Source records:
○ ○ ○
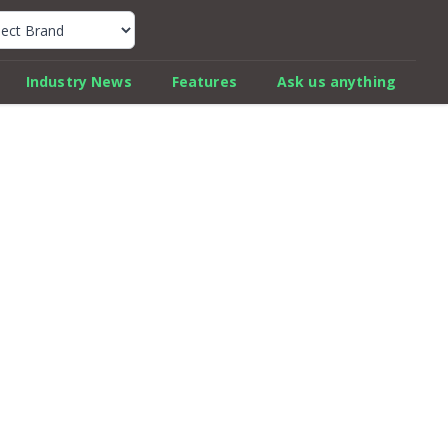
k Car Review Finder
Industry News
Features
Ask us anything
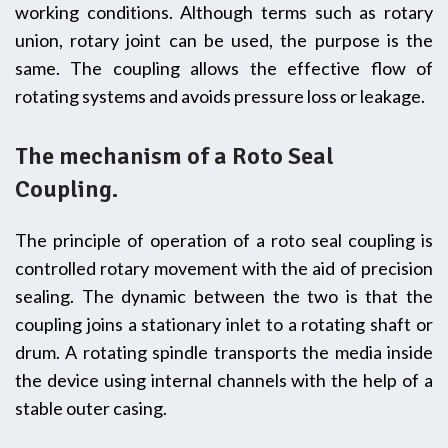
working conditions. Although terms such as rotary
union, rotary joint can be used, the purpose is the
same. The coupling allows the effective flow of
rotating systems and avoids pressure loss or leakage.
The mechanism of a Roto Seal
Coupling.
The principle of operation of a roto seal coupling is
controlled rotary movement with the aid of precision
sealing. The dynamic between the two is that the
coupling joins a stationary inlet to a rotating shaft or
drum. A rotating spindle transports the media inside
the device using internal channels with the help of a
stable outer casing.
○ ○ ○
PROBLEM STATEMENT: Retrieve every line above holding the word "with".

OUTPUT OF THE EXERCISE:
controlled rotary movement with the aid of precision
the device using internal channels with the help of a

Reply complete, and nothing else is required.